Country profile: El Salvador

El Salvdoran gang leader

Gang leader Carlos Tiberio Valladares mirrored in his prison cell in Ciudad Barrios. © Adam Hinton/Panos

El Salvador is still associated in many people’s minds with the 12-year-long civil war between rightwing government forces (backed by the US) and leftwing FMLN guerrillas, which ended in 1992 but left 70,000 people dead. The relative calm since – and the election as president of former FMLN rebel Salvador Sánchez Cerén, who took office in June 2014 – is somewhat misleading, however.

El Salvador flag

With an average of nearly 30 homicides per day, El Salvador could soon overtake Honduras as the most violent country in the world (excluding warzones such as Syria). Since a 2012 truce between the country’s two main gangs (MS-13 and Barrio 18) began to fall apart in 2014, El Salvador has experienced its highest number of murders since the civil war.

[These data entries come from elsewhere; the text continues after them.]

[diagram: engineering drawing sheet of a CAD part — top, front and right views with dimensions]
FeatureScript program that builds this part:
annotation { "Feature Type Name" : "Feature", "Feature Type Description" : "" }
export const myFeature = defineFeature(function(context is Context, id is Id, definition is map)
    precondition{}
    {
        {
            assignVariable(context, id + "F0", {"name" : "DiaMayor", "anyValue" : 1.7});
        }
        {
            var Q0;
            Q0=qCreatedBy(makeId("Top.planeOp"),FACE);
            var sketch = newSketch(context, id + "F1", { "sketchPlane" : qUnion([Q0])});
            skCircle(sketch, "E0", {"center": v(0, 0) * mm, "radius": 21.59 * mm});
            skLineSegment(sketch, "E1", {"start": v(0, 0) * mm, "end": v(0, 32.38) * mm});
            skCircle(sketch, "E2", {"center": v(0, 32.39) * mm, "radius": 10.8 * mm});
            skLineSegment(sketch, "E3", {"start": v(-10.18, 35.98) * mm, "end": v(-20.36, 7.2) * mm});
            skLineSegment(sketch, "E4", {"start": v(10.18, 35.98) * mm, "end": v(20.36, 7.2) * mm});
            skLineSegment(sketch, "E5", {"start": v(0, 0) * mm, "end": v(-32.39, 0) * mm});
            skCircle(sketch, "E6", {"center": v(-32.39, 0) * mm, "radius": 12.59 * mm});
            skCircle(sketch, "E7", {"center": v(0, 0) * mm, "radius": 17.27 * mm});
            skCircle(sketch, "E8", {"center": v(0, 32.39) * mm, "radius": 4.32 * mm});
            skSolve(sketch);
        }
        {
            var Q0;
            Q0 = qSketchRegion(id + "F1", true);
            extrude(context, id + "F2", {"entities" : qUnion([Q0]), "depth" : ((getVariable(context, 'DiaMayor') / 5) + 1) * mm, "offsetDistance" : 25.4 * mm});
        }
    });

The truce, secured by the Catholic Church with the tacit approval of then-president Mauricio Funes, had managed to halve the country’s murder rate and had raised hopes that El Salvador could overcome its history of violence.

Imprisoned gang leaders were transferred from high-security jails to regular prison facilities and the Red Cross established a special mission to monitor human rights in prison. In exchange, the gangs agreed to end the forced recruitment of children and young people, respect schools and buses as zones of peace, reduce attacks on security forces and surrender limited amounts of weapons.

This effort to reduce violence by negotiating with criminal groups and focusing on the reintegration of gang members into society rather than on punitive measures was unique to the region and a far cry from the ‘iron-fist’ approach of previous administrations.

Valeria Michel Hercules is supported by friends on the way to the funeral of her stillborn child in the Las Victorias district of San Salvador.

Adam Hinton/Panos Pictures

However, as details began to emerge of what this fragile truce actually entailed, public opinion became increasingly polarized, with conservatives and the media raising questions about criminal organizations being legitimized as well as pointing out that extortion and other violent crimes had not diminished.

When the truce entered a more complex phase it began to flounder as the government failed to deliver money for prevention and rehabilitation programmes. Then the newly elected President Sánchez Cerén withdrew support for the truce. Gang leaders were returned to maximum-security prisons and violence soared once again.

Although the truce ultimately collapsed, it highlighted the inequality and lack of opportunities that allow gangs to recruit vulnerable young people – the huge disparity between El Salvador’s small, wealthy elite and the overwhelming majority of the population was at the root of the civil war but is still all too visible today.

There has been a massive exodus of Salvadorans to the US over the past three decades, fleeing unemployment, the civil war, natural disasters such as Hurricane Mitch in 1998 and earthquakes in 2001. As a result, one in three Salvadorans currently lives in the US and remittances sent by them are now El Salvador’s main source of income, totalling $4.2 billion in 2014.

Some of those who fled to the US during the war joined dangerous Latino street gangs there for protection and livelihood. In the mid-1990s, the US authorities began a mass deportation of gang members, who took with them the culture of violence and territorial disputes that now characterizes El Salvador’s gangland.

Although the Salvadoran authorities unequivocally blame the violence on gangs, a number of recent massacres bear the signs of drug-cartel involve­ment. The country’s weak institutions and rampant corruption have made it all too easy for drug cartels to infiltrate the police and other institutions, transforming El Salvador into an important trans-shipment point for drugs heading north to the US market.

The Washington-based thinktank Insight Crime describes the patterns of criminality in El Salvador as increasingly ‘taking on the overtones of a low-intensity war’.